空間内の直線距離に相当するユークリッド距離は、各特徴量のスケールが異なったり、特徴量間に強い相関があったりする場合、適切にデータ間の隔たりを評価できないという問題がある。例えば、身長と体重のデータがあるとき、身長が平均+10cmで体重が+10kgの人と、身長が平均+10cmだが体重は-10kgの人がいるとき、単純な平均からの距離はそれほど変わらないが、後者の方が集団の傾向から鑑みてより「珍しい」データ点だと解釈されるべきである。

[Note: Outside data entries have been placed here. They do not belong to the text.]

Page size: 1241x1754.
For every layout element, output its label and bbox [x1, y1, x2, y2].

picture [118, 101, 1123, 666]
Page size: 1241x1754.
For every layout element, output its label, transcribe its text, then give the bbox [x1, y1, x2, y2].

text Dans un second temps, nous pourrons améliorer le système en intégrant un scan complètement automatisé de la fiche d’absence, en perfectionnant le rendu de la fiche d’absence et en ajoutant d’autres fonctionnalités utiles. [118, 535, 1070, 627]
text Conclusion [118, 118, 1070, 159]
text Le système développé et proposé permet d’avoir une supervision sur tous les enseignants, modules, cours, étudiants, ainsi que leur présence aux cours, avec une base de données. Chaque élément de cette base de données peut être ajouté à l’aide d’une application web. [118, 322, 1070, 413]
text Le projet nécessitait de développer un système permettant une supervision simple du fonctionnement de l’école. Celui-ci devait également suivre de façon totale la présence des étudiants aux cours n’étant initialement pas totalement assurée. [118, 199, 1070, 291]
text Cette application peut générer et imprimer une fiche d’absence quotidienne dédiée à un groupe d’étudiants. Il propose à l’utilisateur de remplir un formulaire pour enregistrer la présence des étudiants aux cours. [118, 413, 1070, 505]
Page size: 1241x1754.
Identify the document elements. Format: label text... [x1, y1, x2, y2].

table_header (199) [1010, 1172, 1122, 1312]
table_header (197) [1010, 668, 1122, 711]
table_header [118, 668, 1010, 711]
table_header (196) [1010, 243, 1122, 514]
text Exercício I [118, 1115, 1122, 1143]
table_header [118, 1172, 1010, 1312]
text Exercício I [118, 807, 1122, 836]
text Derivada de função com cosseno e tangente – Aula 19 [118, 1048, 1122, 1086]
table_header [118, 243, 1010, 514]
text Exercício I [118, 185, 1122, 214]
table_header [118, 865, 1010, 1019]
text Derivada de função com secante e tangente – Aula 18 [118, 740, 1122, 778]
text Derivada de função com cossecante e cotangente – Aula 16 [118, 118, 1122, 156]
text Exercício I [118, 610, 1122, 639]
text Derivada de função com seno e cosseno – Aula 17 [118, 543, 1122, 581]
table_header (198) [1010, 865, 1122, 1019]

マハラノビス距離は、この「珍しさ」を測るために、データ群から求めた共分散行列(特徴量間の分散や相関を示す行列)を用いて距離を補正する。共分散行列の逆行列を重みとして距離を計算することで、ばらつきの小さい方向への隔たりを大きく評価し、相関によって引き伸ばされている方向の影響を小さくする。これにより、距離が等しくなる点の集合(等距離線)は、ユークリッド距離では円形になるのに対し、マハラノビス距離ではデータの分布に応じて歪んだ楕円形になる。
この距離は、データ群が多次元正規分布に従うと仮定した場合、集団からの逸脱度合いを示す指標として利用され、異常値検出や多変量データのパターン認識などで有効な手法である。クラスタリングや判別分析においても、変数間の相関を踏まえた類似度の指標として利用され、特に特徴量のスケールや相関が複雑なデータに適している。